(Human pose keypoint data)
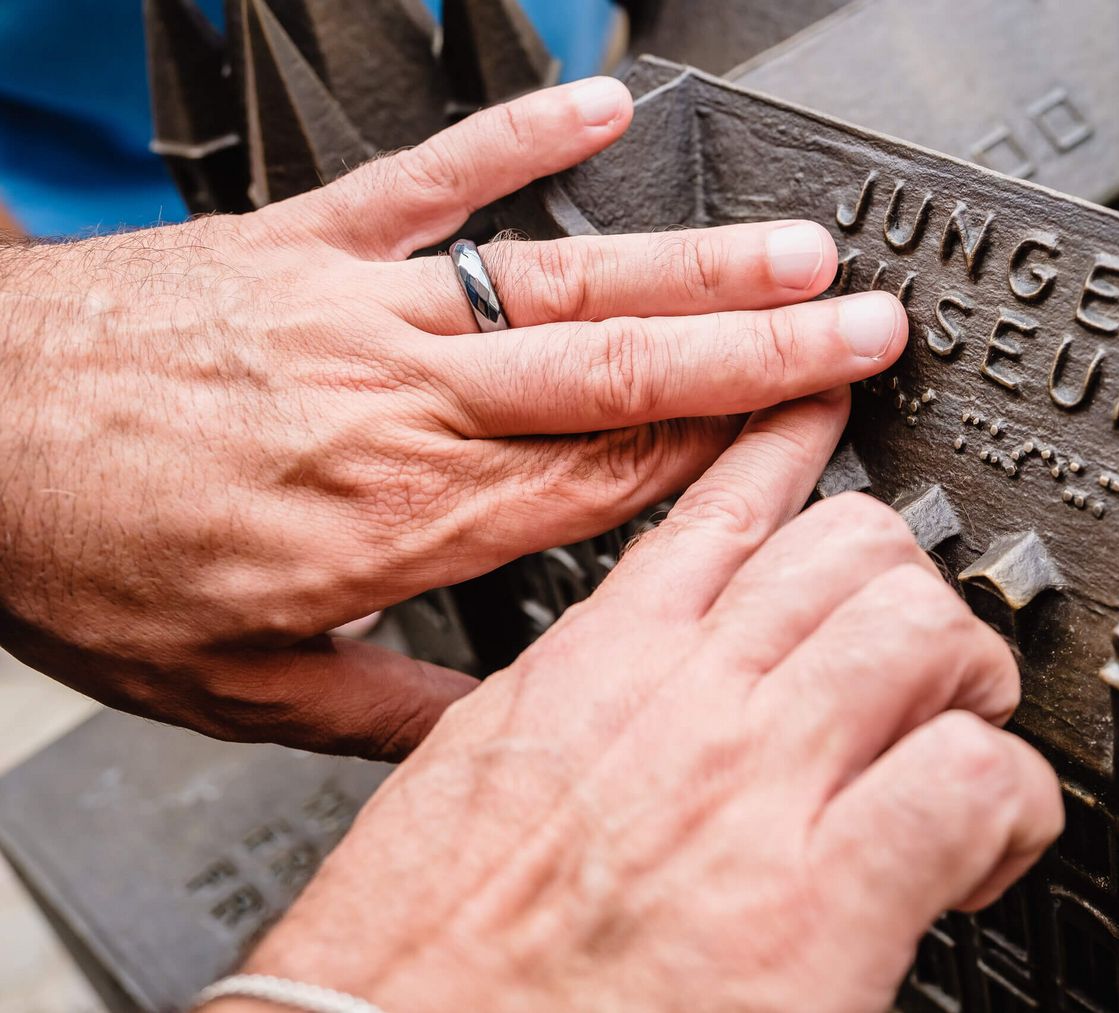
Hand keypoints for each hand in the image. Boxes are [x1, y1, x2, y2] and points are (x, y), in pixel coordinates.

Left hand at [0, 78, 908, 757]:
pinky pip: (430, 179)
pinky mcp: (303, 240)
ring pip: (559, 283)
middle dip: (761, 352)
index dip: (727, 453)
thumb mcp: (223, 685)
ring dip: (692, 264)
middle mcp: (400, 407)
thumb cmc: (69, 551)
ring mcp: (359, 308)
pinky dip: (523, 138)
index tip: (814, 430)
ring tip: (797, 248)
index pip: (606, 483)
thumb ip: (372, 707)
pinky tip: (606, 110)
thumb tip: (473, 737)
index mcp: (397, 525)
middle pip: (619, 375)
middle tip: (865, 326)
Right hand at [210, 392, 1063, 1012]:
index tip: (833, 411)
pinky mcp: (820, 895)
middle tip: (919, 659)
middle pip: (856, 549)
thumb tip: (653, 686)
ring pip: (923, 629)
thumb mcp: (476, 776)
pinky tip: (982, 849)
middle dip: (909, 589)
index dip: (797, 441)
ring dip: (966, 679)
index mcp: (597, 666)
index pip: (725, 504)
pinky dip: (1006, 802)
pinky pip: (970, 778)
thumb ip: (585, 705)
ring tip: (958, 739)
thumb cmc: (421, 952)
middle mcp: (683, 701)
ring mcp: (754, 782)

TASK REQUIREMENTS: Exactly as they appear, write out the lines from the one containing "middle pip: (856, 549)" through the final line of the entries above, both included.

ANSWER FOR THE TASK:
middle pip: (856, 549)
thumb tip: (653, 686)
ring pip: (923, 629)
thumb mcp: (476, 776)
pinky tip: (982, 849)
middle dip: (909, 589)
index dip: (797, 441)
ring dip: (966, 679)
index mcp: (597, 666)
index pip: (725, 504)
pinky dip: (1006, 802)
pinky pip: (970, 778)
thumb ip: (585, 705)
ring tip: (958, 739)
thumb cmc: (421, 952)
middle mcp: (683, 701)
ring mcp: (754, 782)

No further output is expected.